Records for this exercise Block Start
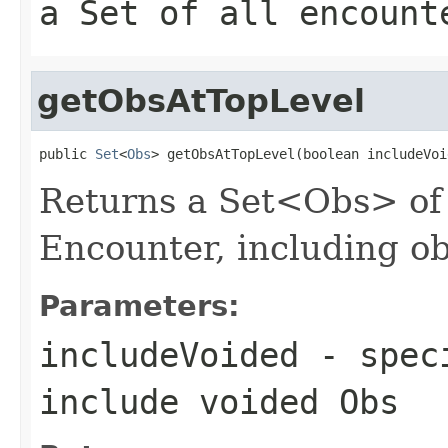
a Set of all encount
getObsAtTopLevel
public 
Set
<
Obs
> getObsAtTopLevel(boolean includeVoi
Returns a Set<Obs> of a
Encounter, including o
Parameters:
includeVoided
- speci
include voided Obs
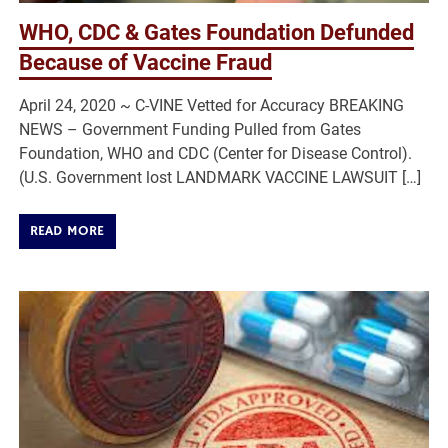
WHO, CDC & Gates Foundation Defunded
Because of Vaccine Fraud
April 24, 2020 ~ C-VINE Vetted for Accuracy BREAKING
NEWS – Government Funding Pulled from Gates
Foundation, WHO and CDC (Center for Disease Control).
(U.S. Government lost LANDMARK VACCINE LAWSUIT […]
READ MORE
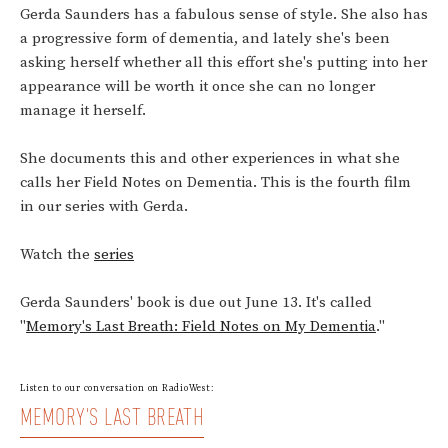
Gerda Saunders has a fabulous sense of style. She also has
a progressive form of dementia, and lately she's been
asking herself whether all this effort she's putting into her
appearance will be worth it once she can no longer
manage it herself.
She documents this and other experiences in what she
calls her Field Notes on Dementia. This is the fourth film
in our series with Gerda.
Watch the
series
Gerda Saunders' book is due out June 13. It's called
"
Memory's Last Breath: Field Notes on My Dementia
."
Listen to our conversation on RadioWest:
MEMORY'S LAST BREATH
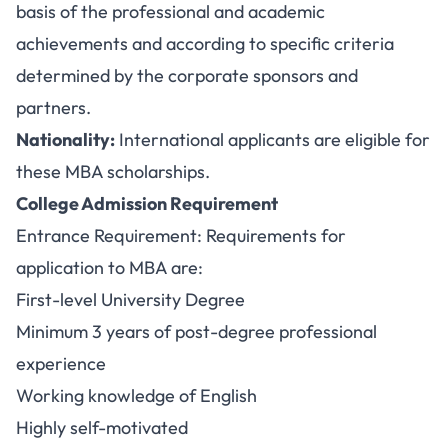
basis of the professional and academic
achievements and according to specific criteria
determined by the corporate sponsors and
partners.
Nationality:
International applicants are eligible for
these MBA scholarships.
College Admission Requirement
Entrance Requirement: Requirements for
application to MBA are:
First-level University Degree
Minimum 3 years of post-degree professional
experience
Working knowledge of English
Highly self-motivated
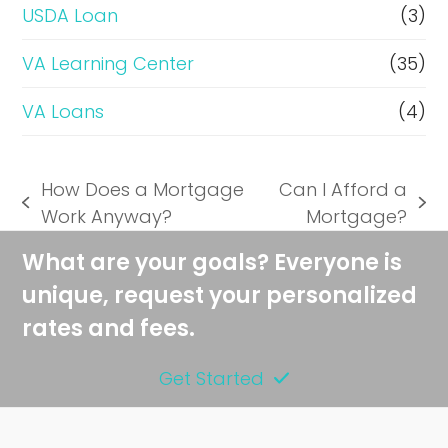
USDA Loan
(3)
VA Learning Center
(35)
VA Loans
(4)
How Does a Mortgage
Can I Afford a
previous
next
Work Anyway?
Mortgage?
post:
post:
What are your goals? Everyone is
unique, request your personalized
rates and fees.
Get Started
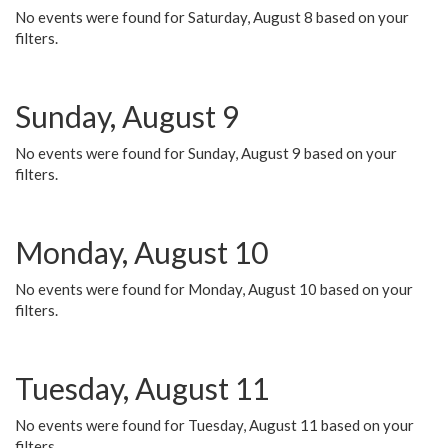
No events were found for Saturday, August 8 based on your
filters.
Sunday, August 9
No events were found for Sunday, August 9 based on your
filters.
Monday, August 10
No events were found for Monday, August 10 based on your
filters.
Tuesday, August 11
No events were found for Tuesday, August 11 based on your
filters.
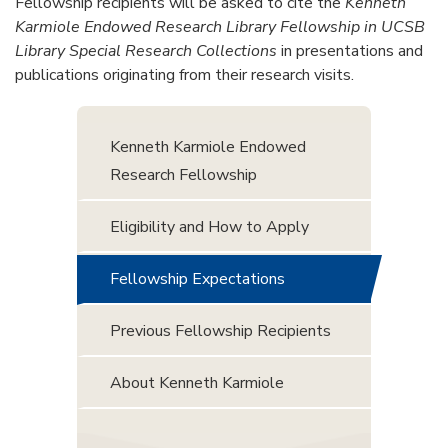
Fellowship recipients will be asked to cite the
Kenneth
Karmiole Endowed Research Library Fellowship in UCSB
Library Special Research Collections
in presentations and
publications originating from their research visits.
Kenneth Karmiole Endowed
Research Fellowship
Eligibility and How to Apply
Fellowship Expectations
Previous Fellowship Recipients
About Kenneth Karmiole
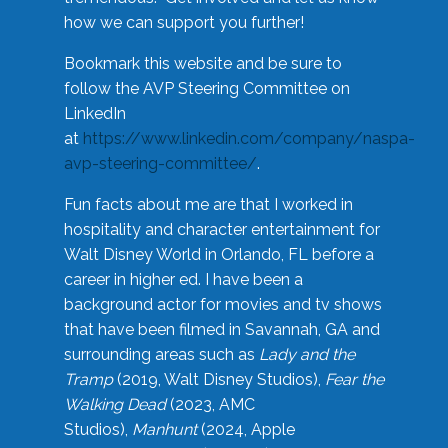
how we can support you further!
Bookmark this website and be sure to
follow the AVP Steering Committee on
LinkedIn
at
https://www.linkedin.com/company/naspa-
avp-steering-committee/
.
Fun facts about me are that I worked in
hospitality and character entertainment for
Walt Disney World in Orlando, FL before a
career in higher ed. I have been a
background actor for movies and tv shows
that have been filmed in Savannah, GA and
surrounding areas such as
Lady and the
Tramp
(2019, Walt Disney Studios),
Fear the
Walking Dead
(2023, AMC
Studios),
Manhunt
(2024, Apple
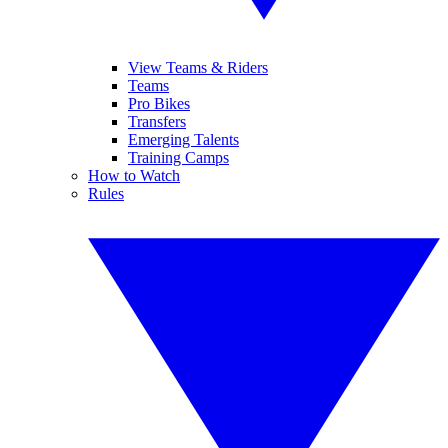
View Teams & Riders
Teams
Pro Bikes
Transfers
Emerging Talents
Training Camps
How to Watch
Rules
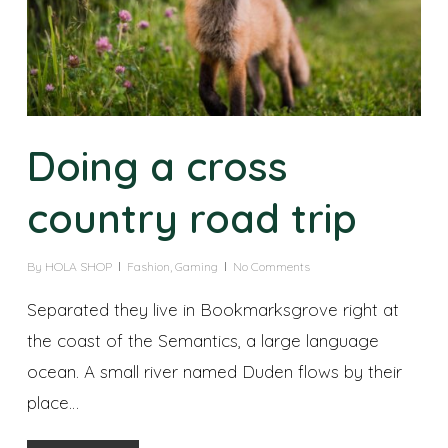
Doing a cross
country road trip
By
HOLA SHOP
Fashion
,
Gaming
No Comments
Separated they live in Bookmarksgrove right at
the coast of the Semantics, a large language
ocean. A small river named Duden flows by their
place…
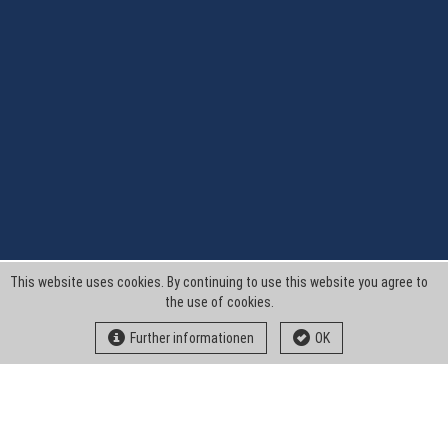
This website uses cookies. By continuing to use this website you agree to
the use of cookies.
Further informationen
OK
Records for this exercise Block End
• [Assignment]
Please print each entry exactly as it stands, without the pictures.

• [Exercise output]
a Set of all encount
getObsAtTopLevel
public 
Set
<
Obs
> getObsAtTopLevel(boolean includeVoi
Returns a Set<Obs> of a
Encounter, including o
Parameters:
includeVoided
- speci
include voided Obs
WHO, CDC & Gates Foundation Defunded
Because of Vaccine Fraud
April 24, 2020 ~ C-VINE Vetted for Accuracy BREAKING
NEWS – Government Funding Pulled from Gates
Foundation, WHO and CDC (Center for Disease Control).
(U.S. Government lost LANDMARK VACCINE LAWSUIT […]
READ MORE
Gerda Saunders has a fabulous sense of style. She also has
a progressive form of dementia, and lately she's been
asking herself whether all this effort she's putting into her
appearance will be worth it once she can no longer
manage it herself.
She documents this and other experiences in what she
calls her Field Notes on Dementia. This is the fourth film
in our series with Gerda.
Watch the
series
Gerda Saunders' book is due out June 13. It's called
"
Memory's Last Breath: Field Notes on My Dementia
."
Listen to our conversation on RadioWest:
MEMORY'S LAST BREATH
basis of the professional and academic
achievements and according to specific criteria
determined by the corporate sponsors and
partners.
Nationality:
International applicants are eligible for
these MBA scholarships.
College Admission Requirement
Entrance Requirement: Requirements for
application to MBA are:
First-level University Degree
Minimum 3 years of post-degree professional
experience
Working knowledge of English
Highly self-motivated
USDA Loan
(3)
VA Learning Center
(35)
VA Loans
(4)
How Does a Mortgage
Can I Afford a
previous
next
Work Anyway?
Mortgage?
post:
post:
What are your goals? Everyone is
unique, request your personalized
rates and fees.
Get Started
No events were found for Saturday, August 8 based on your
filters.
Sunday, August 9
No events were found for Sunday, August 9 based on your
filters.
Monday, August 10
No events were found for Monday, August 10 based on your
filters.
Tuesday, August 11
No events were found for Tuesday, August 11 based on your
filters.
Fellowship recipients will be asked to cite the
Kenneth
Karmiole Endowed Research Library Fellowship in UCSB
Library Special Research Collections
in presentations and
publications originating from their research visits.
Kenneth Karmiole Endowed
Research Fellowship
Eligibility and How to Apply
Fellowship Expectations
Previous Fellowship Recipients
About Kenneth Karmiole
how we can support you further!
Bookmark this website and be sure to
follow the AVP Steering Committee on
LinkedIn
at
https://www.linkedin.com/company/naspa-
avp-steering-committee/
.
Fun facts about me are that I worked in
hospitality and character entertainment for
Walt Disney World in Orlando, FL before a
career in higher ed. I have been a
background actor for movies and tv shows
that have been filmed in Savannah, GA and
surrounding areas such as
Lady and the
Tramp
(2019, Walt Disney Studios),
Fear the
Walking Dead
(2023, AMC
Studios),
Manhunt
(2024, Apple
View Teams & Riders
Teams
Pro Bikes
Transfers
Emerging Talents
Training Camps
How to Watch
Rules
Doing a cross
country road trip
By
HOLA SHOP
Fashion
,
Gaming
No Comments
Separated they live in Bookmarksgrove right at
the coast of the Semantics, a large language
ocean. A small river named Duden flows by their
place…
This website uses cookies. By continuing to use this website you agree to
the use of cookies.
Further informationen
OK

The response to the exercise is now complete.